Estudo da USP mostra que a taxação dos super-ricos pode viabilizar uma correção neutra em termos fiscais da tabela do Imposto de Renda
Uma nova proposta de imposto mínimo para milionários no Brasil, combinada com a correção da tabela do Imposto de Renda para Pessoas Físicas (IRPF), poderia gerar um impacto significativo na arrecadação e contribuir para a redução da desigualdade no país. Segundo um estudo do Centro de Pesquisa em Macroeconomia das Desigualdades da Universidade de São Paulo (Made-USP), a adoção de uma alíquota mínima de 12% para quem ganha mais de R$ 1 milhão ao ano poderia arrecadar até R$ 65,9 bilhões.
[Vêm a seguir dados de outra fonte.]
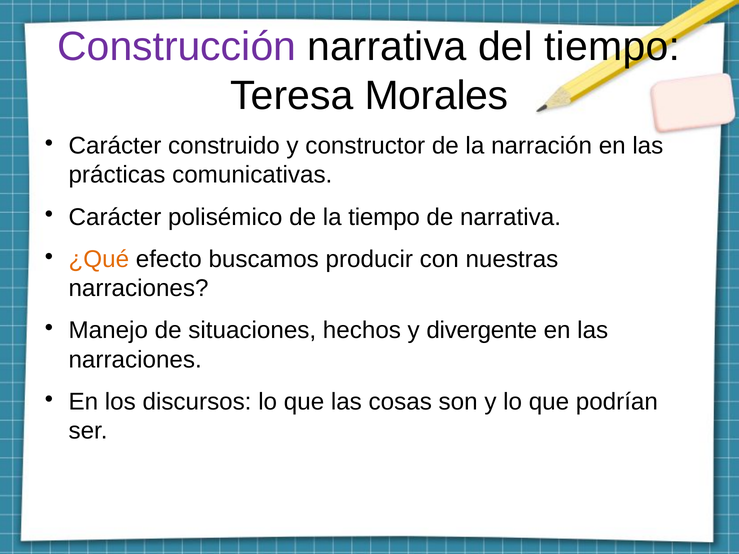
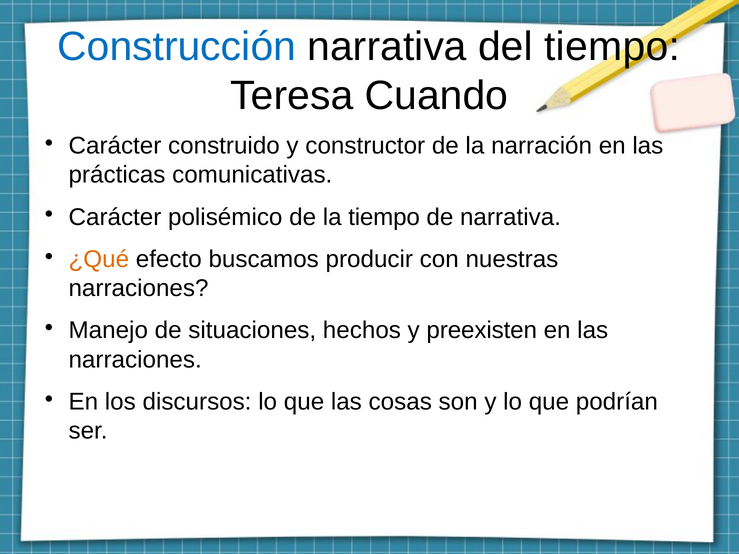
Construcción colour: purple -> blue
Morales: Morales -> Cuando
divergente: divergente -> preexisten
Se a alíquota fosse de 15%, esse valor subiria para R$ 90 bilhões.
O estudo, antecipado à Folha de S. Paulo, aponta que, ao mesmo tempo, a correção da faixa de isenção do IRPF para R$ 5 mil mensais, uma promessa de campanha do presidente Lula (PT), beneficiaria uma faixa significativa da população, especialmente aqueles que recebem entre R$ 3 mil e R$ 29 mil por mês. A depender da proposta adotada, o impacto sobre a arrecadação pode ser compensado pela taxação dos milionários, garantindo que a reforma seja neutra em termos fiscais.
Guilherme Klein Martins, professor da Universidade de Leeds no Reino Unido e pesquisador do Made-USP, destaca a relevância da medida para aumentar a progressividade do sistema tributário brasileiro, que atualmente penaliza os mais pobres. “Essa medida por si só pode ser muito efetiva para melhorar a progressividade do sistema brasileiro”, afirma Martins. Ele aponta que, enquanto os brasileiros mais ricos pagam proporcionalmente menos impostos, as camadas mais baixas da população acabam arcando com a maior parte da carga tributária.
O estudo da USP traz duas simulações principais. A primeira considera um projeto de lei em tramitação no Congresso que propõe a isenção do IRPF para rendas até R$ 5,2 mil, mantendo as atuais quatro faixas de tributação. Nesse cenário, a perda de arrecadação seria de R$ 135,8 bilhões. A segunda proposta prevê uma isenção até R$ 5 mil, com uma única alíquota de 27,5%, resultando em uma perda de R$ 90,9 bilhões. Ambas as perdas poderiam ser compensadas pela criação do imposto mínimo para milionários.
Atualmente, muitos dos rendimentos dos mais ricos são isentos de tributação, como os lucros e dividendos, o que reduz a alíquota efetiva paga por eles para menos de 5%. Martins ressalta que essa situação é insustentável diante da crescente desigualdade no país. “O aumento da progressividade do sistema é muito bem-vindo. O imposto mínimo, sem dúvida, é uma forma engenhosa de fazer isso”, complementa o pesquisador.
Além disso, o estudo revela que a aplicação das medidas sugeridas pelo Made-USP poderia reduzir em 0,3% o índice de Gini, indicador utilizado para medir a desigualdade de renda. A expectativa é de que até 20% da população, especialmente a classe média, seja beneficiada com as mudanças na tabela do IRPF.
Embora a proposta de criação de um imposto mínimo sobre os milionários esteja em estudo pelo Ministério da Fazenda, liderado por Fernando Haddad (PT), o governo ainda não tomou uma decisão final. Haddad sinalizou que a reforma da renda pode ser adiada para 2025, mas o presidente Lula já se posicionou a favor da taxação dos mais ricos para financiar a correção da tabela do IRPF.
Essas mudanças estão em linha com as discussões internacionais sobre a necessidade de uma maior cooperação para evitar a evasão fiscal por parte dos super-ricos. O Brasil tem defendido essa pauta em fóruns como o G20, buscando garantir que a arrecadação de impostos seja justa e eficiente.
O estudo da USP sugere que, apesar das possíveis tentativas de planejamento tributário para evitar a nova taxação, a Receita Federal está preparada para monitorar grandes variações nos rendimentos dos milionários. Esse acompanhamento será essencial para o sucesso da implementação de um imposto mínimo progressivo.